I feel so at home in Dublin, and so removed from it, at the same time.
I have been here now for almost two weeks and been so happy to chill out in my friend’s lovely house.
I was born here and lived here for the first 25 years of my life. On some streets I know every crack in the pavement, every stone in the wall. I walked home from school, along the same pavement every day for four years. I remember the overgrown garden where I was convinced I saw a bear standing at the gate.
I know the place; I feel at home and yet I feel so outside it all.
Yesterday my very good friend’s husband became very ill and was admitted to hospital.
I was horrified and so scared and felt so out of my depth.
Living on a boat, with an ever changing community, I am so protected from real life in some ways.
I am very aware that in some cases life can become as small as people’s boat. Life becomes 48 foot long.
And so contained …. and become as important as a bilge pump, or a broken loo or engine. You have to guard against these things feeling all important.
When living in rural Co. Galway, it only took a visit to the local shop for your own small worries to be put sharply into perspective. “Did you hear about Dan O’Reilly up at the crossroads? Desperate; only 38 and he leaves a young family.”
And more and more and more stories of woe and heartbreak. Part of me felt glad to be part of a community that genuinuly cared about these tragedies and was certainly not afraid to talk about them endlessly, but part of me felt mad at how often they dwelt on the sadness and sorrow of life. If you weren’t careful you would take it all on and never leave the house. Always a reason NOT to do something.

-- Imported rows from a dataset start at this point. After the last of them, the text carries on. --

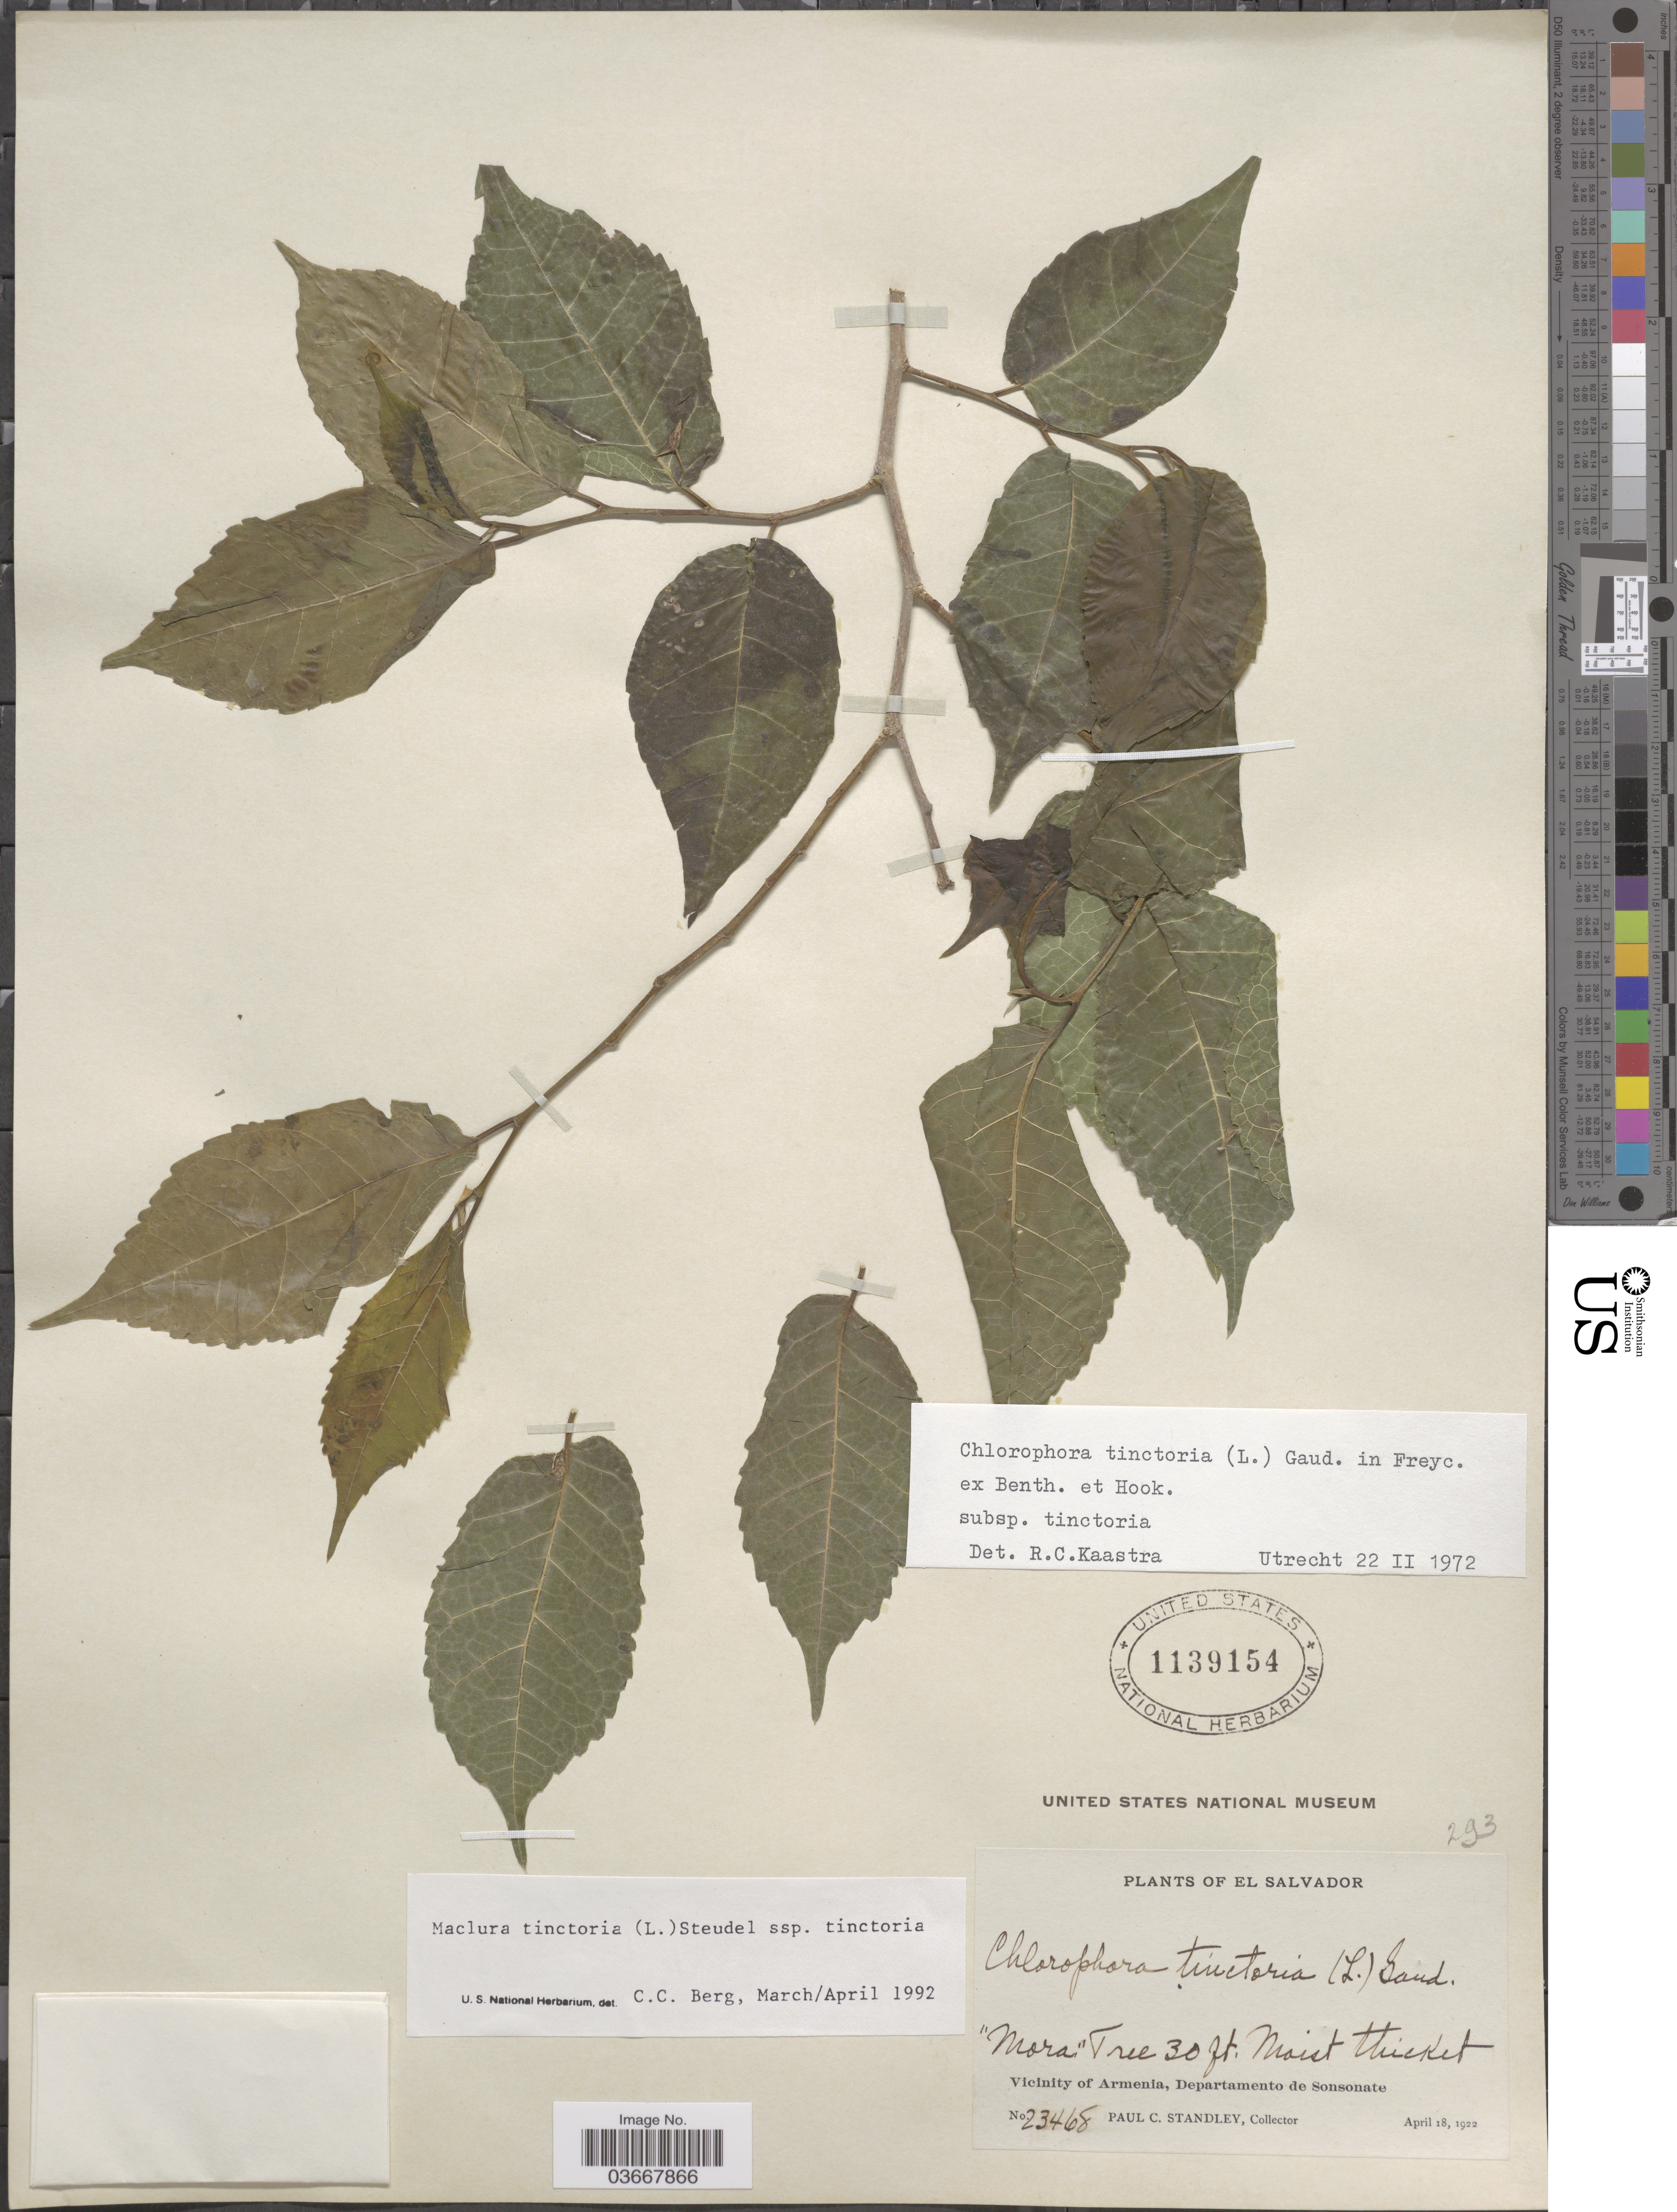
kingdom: Plantae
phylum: Tracheophyta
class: Magnoliopsida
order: Rosales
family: Moraceae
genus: Maclura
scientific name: Maclura tinctoria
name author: (L.) D. Don ex Steud.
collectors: P. C. Standley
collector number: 23468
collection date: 1922-04-18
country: El Salvador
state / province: Sonsonate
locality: Vicinity of Armenia, Departamento de Sonsonate.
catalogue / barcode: US 1139154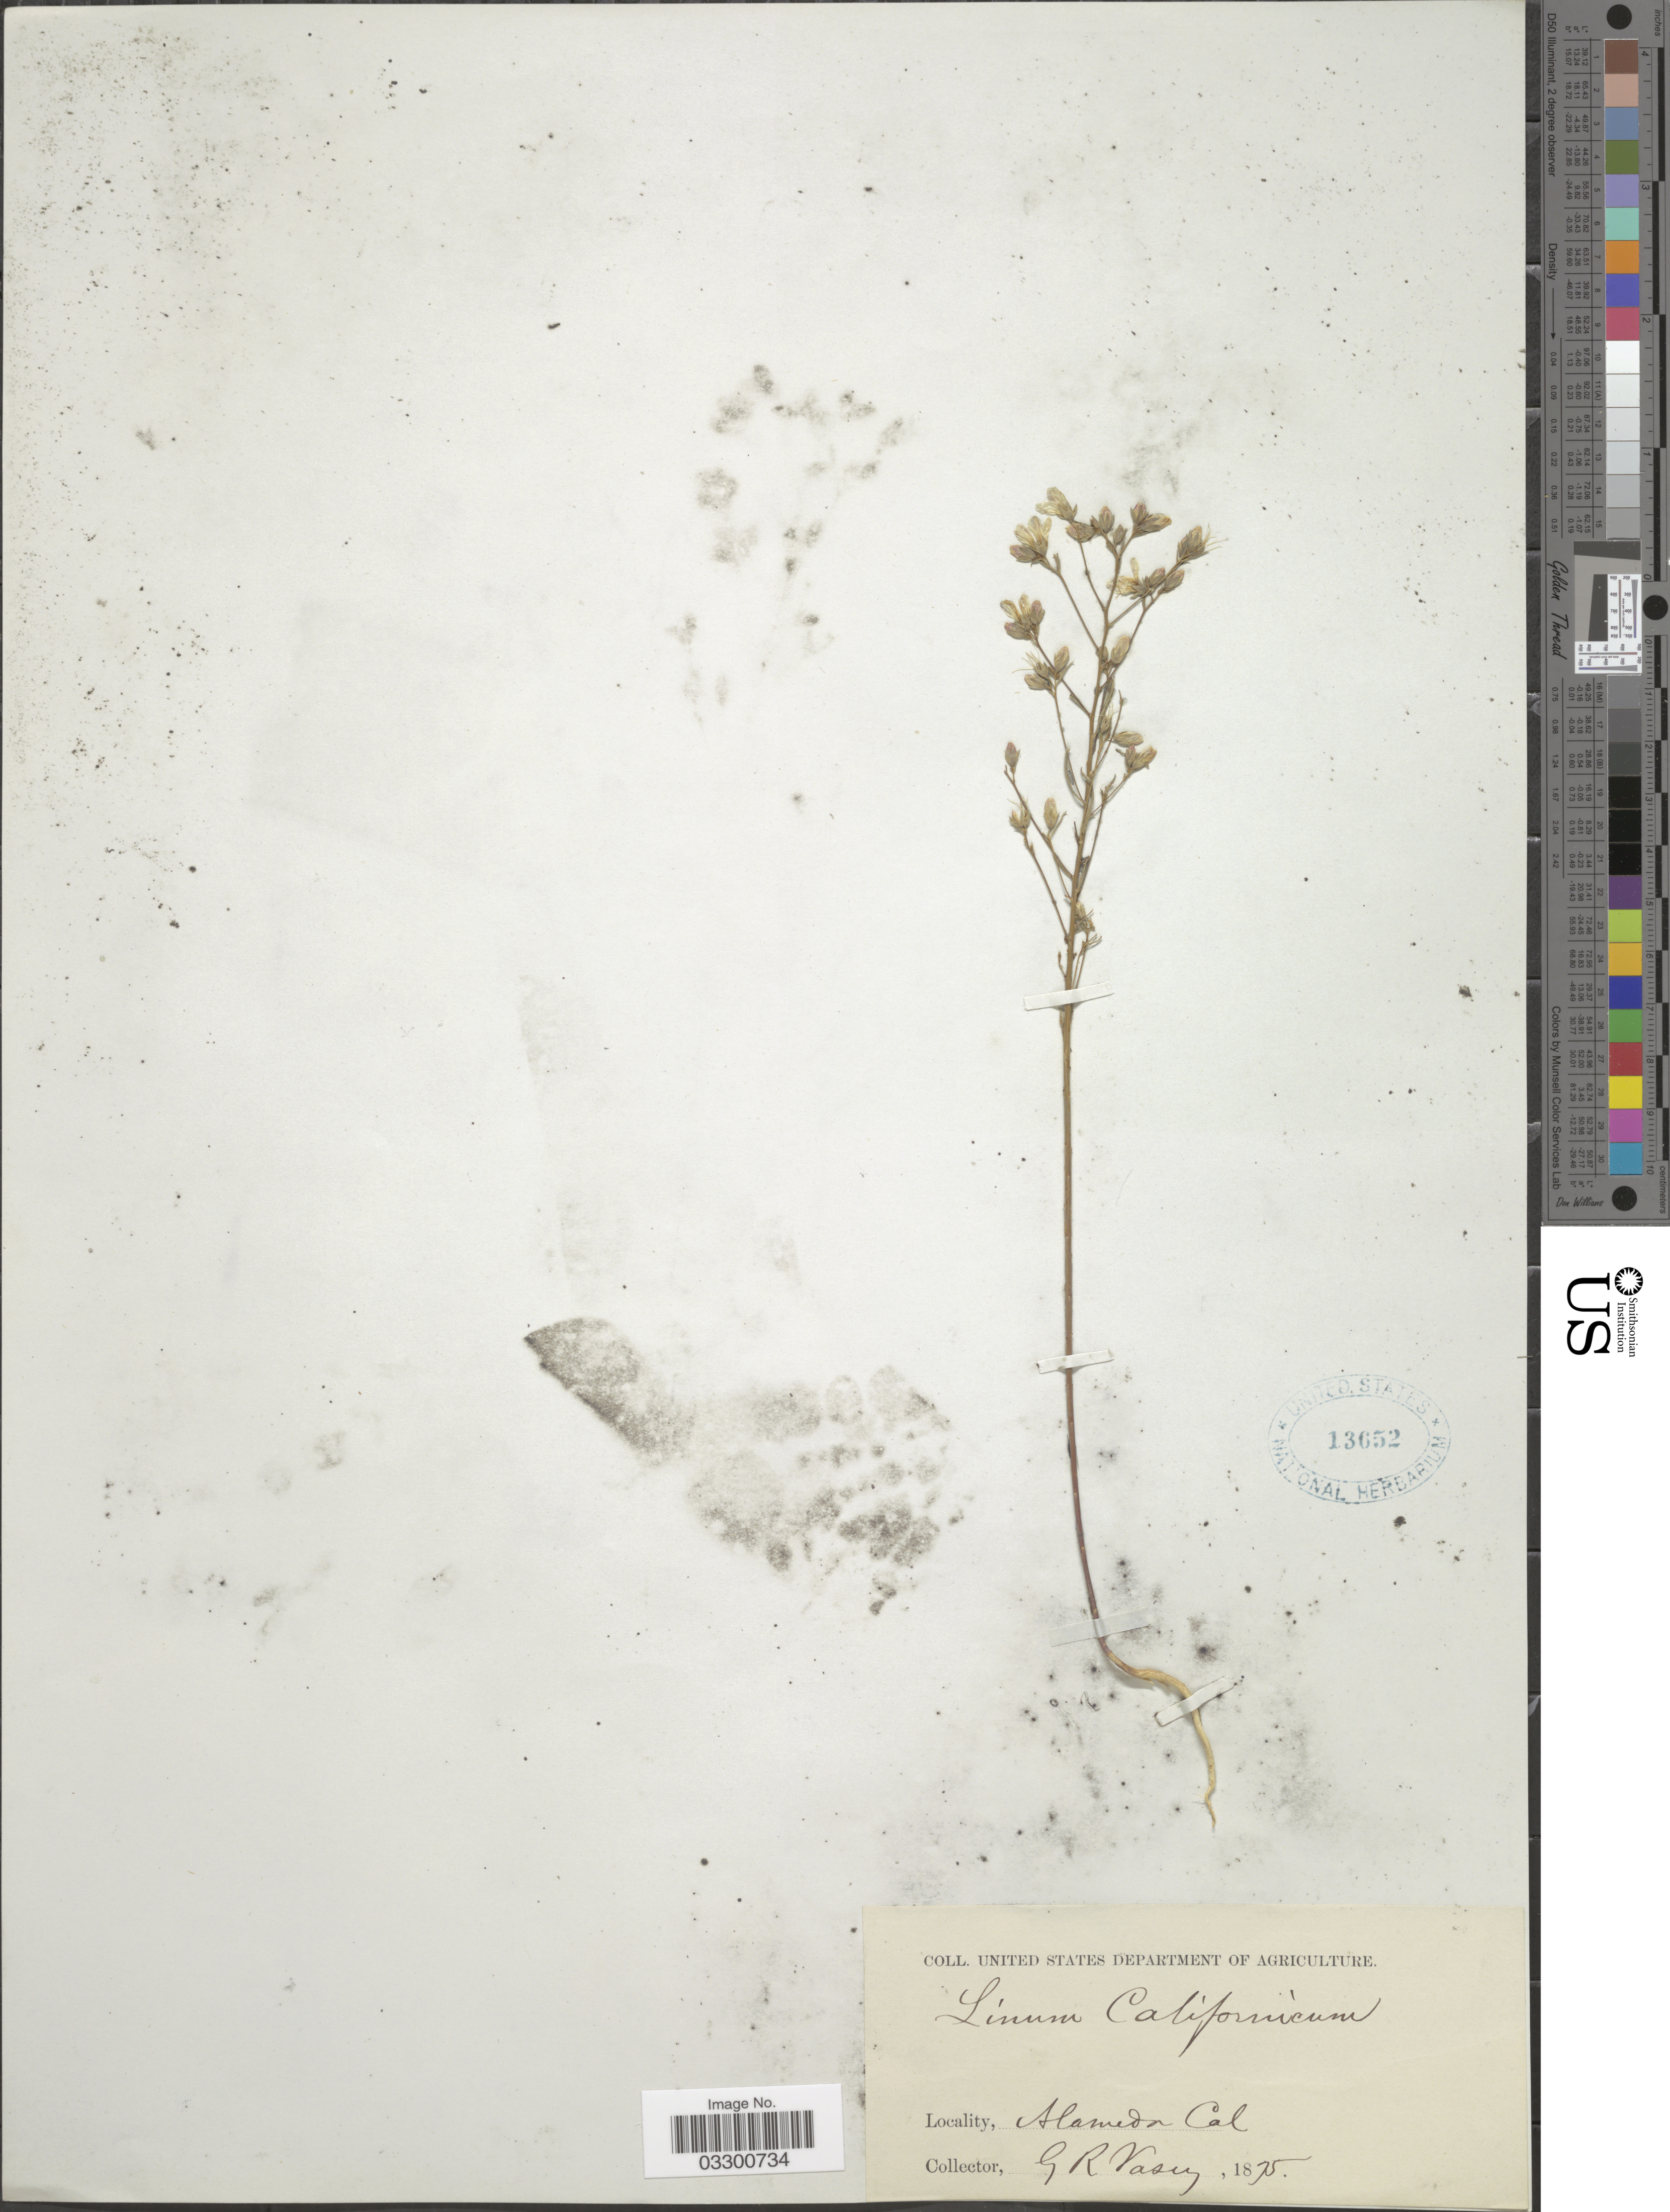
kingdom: Plantae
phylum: Tracheophyta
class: Magnoliopsida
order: Malpighiales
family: Linaceae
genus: Hesperolinon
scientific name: Hesperolinon californicum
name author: (Benth.) Small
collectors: G. R. Vasey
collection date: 1875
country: United States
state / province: California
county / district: Alameda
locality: Alameda.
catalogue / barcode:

I’m home now for a month visit and I’m out of my depth. Not all the time but quite a lot.
The huge supermarkets overwhelm me. The traffic, the cars, the motorways,
We left to live on a boat to have adventures with our kids and to simplify life. To move right away from consumerism, social pressures and the rat race.
We have and it’s been wonderful and interesting and a huge learning curve.
But during this time some of my friends have had to learn to live with ill health.
Very, very scary things. They have young children.
I salute them. Today I had a wonderful day with a friend who has been living with cancer for three years and more. I salute her. She has the same wonderful laugh that livened up most school days. I think I laughed today more with her than I have for a good while. While, at the same time, being scared out of my mind for my friend undergoing surgery in hospital.
Life..it’s so wonderful and so desperately scary.
The operation went well. I am so grateful.